Slash pesticides

All I want for Christmas is for the four major lily bulb growers: United Lily Growers, Inc. (owned by Don Crockett), Hastings Bulb Growers, Inc. (owned by Zeke and Harry Harms), Palmer Westbrook Inc. (owned by Matt and Will Westbrook), and Dahlstrom and Watt Bulb Farm, Inc. (owned by Rob Miller), to cease and desist their decades-long poisoning of the Smith River community and its namesake river, a jewel of the country’s Wild and Scenic Rivers program and a significant source of pride and tourism for the area.

The unchecked usage of 300,000 pounds of pesticides, many known carcinogens or otherwise harmful to human health and threatened and endangered aquatic species (chiefly salmonids), must end, as it is deeply immoral from both a human and ecological perspective. Not only that, but it will quite possibly prove to be economically moronic in retrospect considering the potential health care costs racked up by the affected populations (including the nearby Smith River School) and the loss of tourism dollars centered around recreational fishing.

A new report by NOAA suggests that the pesticides are a major barrier, and quite possibly the largest barrier, to salmon recovery and overall success on what is otherwise a high-quality waterbody.

So my wish this Christmas is for reason and decency to win out over madness and short-sightedness. Lily bulb farmers: please either slash your pesticide usage in favor of alternatives or voluntarily cease your operations and do the people and the fish a favor. Your community will thank you.

Mark Hansen

Brookings

I was thinking, too

What started out to be complaints about our schools, things that I read about 25 years ago in the John Birch Society’s “The New American,” turned into an attack on our president. (Boyd) Allen’s article was called “I was thinking” but apparently he only thought what he wanted to, skipping over what parts he wanted to.

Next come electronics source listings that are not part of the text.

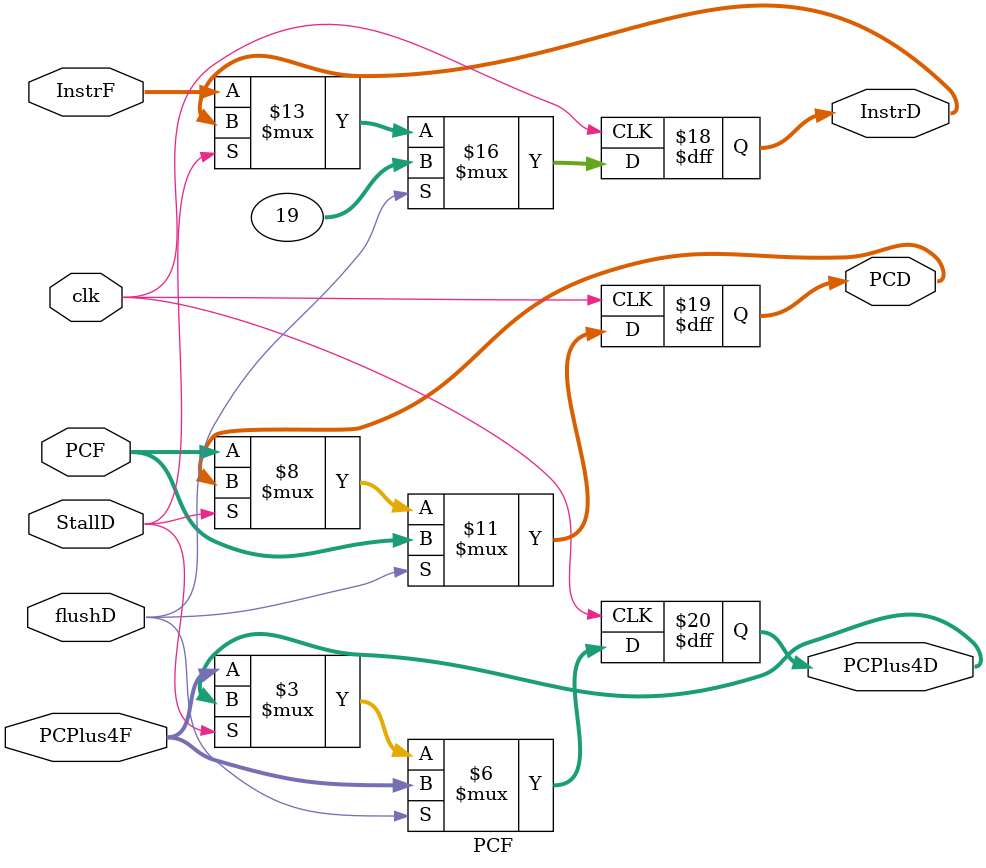
<source format=sv>
module PCF #(
    parameter WIDTH = 32
)(
    input logic clk,
    //input logic rst,
    input logic flushD,
    input logic StallD,

    input logic [WIDTH - 1:0] InstrF,
    input logic [WIDTH - 1:0] PCF,
    input logic [WIDTH - 1:0] PCPlus4F,
    
    output logic [WIDTH - 1:0] InstrD,
    output logic [WIDTH - 1:0] PCD,
    output logic [WIDTH - 1:0] PCPlus4D
    
);


always_ff @(posedge clk) begin

    // if (rst) begin
    //     InstrD <= 0;
    //     PCD <= 0;
    //     PCPlus4D <= 0;
    // end

    if (flushD) begin 
        InstrD <= {27'b0, 5'b10011};
        PCD <= PCF;
        PCPlus4D <= PCPlus4F;
    end

    else if (StallD == 0) begin
        InstrD <= InstrF;
        PCD <= PCF;
        PCPlus4D <= PCPlus4F;
    end
end

endmodule

</source>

Saudi Arabia is a critical ally of the U.S. in the Mideast and like it or not that is the way it is. It’s been that way since the Bush years. If we pulled the plug on them it would result in $5 or $6 a gallon for gas. It would change the balance of power in the Mideast, making Iran — our enemy — more powerful.

Obama tried to empower Iran with his deal but Trump shut him down, thankfully. Jamal Khashoggi is one person who was probably murdered by the Saudis. Do you remember 9-11? How many Americans died on that day? Still, we do business with the Saudis despite the fact that many of the hijackers were from there. That is the way it is for now.

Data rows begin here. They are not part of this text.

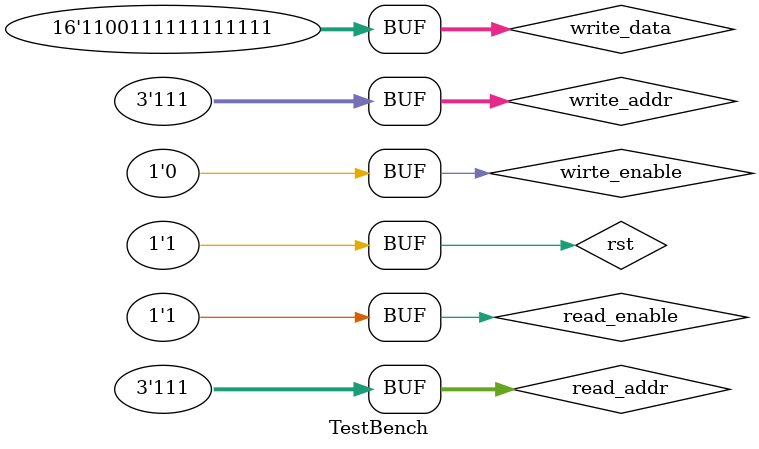
<source format=v>
`include"RegistersFile.v"
`include"Memoryfile.v"
module TestBench();
localparam  w = 16;
localparam  n = 8;
localparam  T = 200;
reg read_enable,wirte_enable,rst,clk;
reg [2:0] read_addr,write_addr;
wire [w-1:0] read_data,read_data_1;
reg [w-1:0] write_data;
MemoryRegisters #(w,n) RegistersTest (read_enable,wirte_enable,read_data,write_data,clk,rst,
read_addr,write_addr);
memoryArray #(n, w) ArrayTest(read_enable,wirte_enable,read_data_1,write_data,clk,rst,
read_addr,write_addr);
initial
begin
    $monitor("the data read_enable=%b  write_enable=%b  read_data=%b  write_data=%b  read_addr=%b write_addr=%b for Registers ",
    read_enable,wirte_enable,read_data,write_data,
    read_addr,write_addr);
    $monitor(" the data read_enable=%b  write_enable=%b  read_data=%b  write_data=%b  read_addr=%b write_addr=%b for Arrays ",
    read_enable,wirte_enable,read_data_1,write_data,
    read_addr,write_addr);
end

initial begin
    $display(" test 1 case write data in position 000");
    wirte_enable =1;
    read_enable =0;
    write_addr= 3'b000;
    write_data= 16'b0000111100001111;
    #T;

    $display(" test 2 case read data in position 000");
    read_enable =1;
    wirte_enable =0;
    read_addr= 3'b000;
    #T;
    #T;
    if(read_data==16'b0000111100001111 &&read_data_1==16'b0000111100001111 )
        $display("test case one and two success");
    $display(" test 3 case write data in position 011");
    wirte_enable =1;
    read_enable =0;
    write_addr= 3'b011;
    write_data= 16'b0000111111111111;
    #T;

    $display(" test 4 case read data in position 011");
    read_enable =1;
    wirte_enable =0;
    read_addr= 3'b011;
    #T;
    #T;
    if(read_data==16'b0000111111111111&&read_data_1==16'b0000111111111111)
        $display("test case 3 and 4 success");
    
    $display(" test 5 case write data in position 111");
    wirte_enable =1;
    read_enable =0;
    write_addr= 3'b111;
    write_data= 16'b0000111111111111;
    #T;

    $display(" test 6 case read data in position 111");
    read_enable =1;
    wirte_enable =0;
    read_addr= 3'b111;
    #T;
    #T;
    if(read_data==16'b0000111111111111&&read_data_1==16'b0000111111111111)
        $display("test case 5 and 6 success");

    $display(" test 7 case write data in position 111 and enable the write and read");
    wirte_enable =1;
    read_enable =1;
    write_addr= 3'b111;
    write_data= 16'b1100111111111111;
    #T;
    #T;
    $display(" test 8 case check the read data of test 7");
    read_enable =1;
    wirte_enable =0;
    read_addr= 3'b111;
    #T;
    #T;
    if(read_data==16'b1100111111111111&&read_data_1==16'b1100111111111111)
        $display("test case 8 success");
    $display(" test 9 case check the reset with the enables");
    rst=1;
    #50;
    read_enable =1;
    read_addr= 3'b111;
    #T;
    #T;
    if(read_data==16'b0000000000000000&&read_data_1==16'b0000000000000000)
        $display("test case 9 success");

end

endmodule

</source>
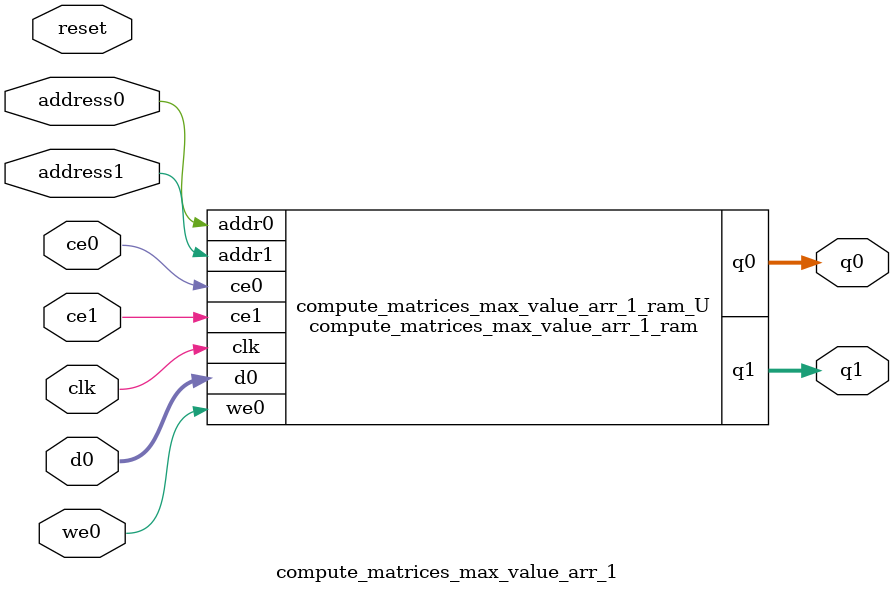
<source format=v>
`timescale 1 ns / 1 ps
module compute_matrices_max_value_arr_1_ram (addr0, ce0, d0, we0, q0, addr1, ce1, q1,  clk);

parameter DWIDTH = 8;
parameter AWIDTH = 1;
parameter MEM_SIZE = 2;

input[AWIDTH-1:0] addr0;
input ce0;
input[DWIDTH-1:0] d0;
input we0;
output reg[DWIDTH-1:0] q0;
input[AWIDTH-1:0] addr1;
input ce1;
output reg[DWIDTH-1:0] q1;
input clk;

(* ram_style = "block" *)reg [DWIDTH-1:0] ram[0:MEM_SIZE-1];




always @(posedge clk)  
begin 
    if (ce0) begin
        if (we0) 
            ram[addr0] <= d0; 
        q0 <= ram[addr0];
    end
end


always @(posedge clk)  
begin 
    if (ce1) begin
        q1 <= ram[addr1];
    end
end


endmodule

`timescale 1 ns / 1 ps
module compute_matrices_max_value_arr_1(
    reset,
    clk,
    address0,
    ce0,
    we0,
    d0,
    q0,
    address1,
    ce1,
    q1);

parameter DataWidth = 32'd8;
parameter AddressRange = 32'd2;
parameter AddressWidth = 32'd1;
input reset;
input clk;
input[AddressWidth - 1:0] address0;
input ce0;
input we0;
input[DataWidth - 1:0] d0;
output[DataWidth - 1:0] q0;
input[AddressWidth - 1:0] address1;
input ce1;
output[DataWidth - 1:0] q1;



compute_matrices_max_value_arr_1_ram compute_matrices_max_value_arr_1_ram_U(
    .clk( clk ),
    .addr0( address0 ),
    .ce0( ce0 ),
    .we0( we0 ),
    .d0( d0 ),
    .q0( q0 ),
    .addr1( address1 ),
    .ce1( ce1 ),
    .q1( q1 ));

endmodule


</source>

I’m really sick of you Trump haters and your continuing rhetoric. Now with Pelosi running the agenda of the House, I see nothing good happening for two more years. She will continue the attempted coup of the president, flood the country with these refugees and keep dirty cop Mueller’s phony attack going to end up starting a civil war. Mark my word, something is going to happen.

Arthur Larason

Harbor

Right choice?

I never worked for government but I worked 50 years for various private companies, 29 years as controller for two different companies. I, and any of the reasonable employees I worked with, always knew that we could approach our bosses with suggestions or complaints, and have a discussion. We may affect change, we may not — the decision was not ours.

However, we also knew that if we degraded or opposed a boss’ decision in any public setting, we probably would not have a job the next day. Per many management classes, it’s a matter of morale, teamwork, company dignity, prevention of sabotage and backstabbing, etc. Opposers often sabotage a workplace. And boss does not equal tyrant.

Working for a government I am sure is vastly different. But wait, is it? Aside from political politics, aren’t the basic management politics the same? Work environments are not democratic cornerstones.

When dirty, even slightly soiled, laundry is aired in public, isn’t there still a concern how the team can continue to function well moving forward? When trust is lost, how long does it take to come back? Will it ever? How will the rest of the team handle the resulting muddle? Will they divide and take sides? Most importantly, how will it all affect productivity? Morale? Environment?

The unknown answers to those questions validate that the mayor did the right thing in requesting removal of the two volunteers.

Criticism that all perspectives must be heard, sending messages that people can’t speak up, that’s political propaganda. We all know Brookings residents are not that easily intimidated.

Their extreme outrage makes it appear they are losing a power base more than a volunteer job, making retaining them unwise.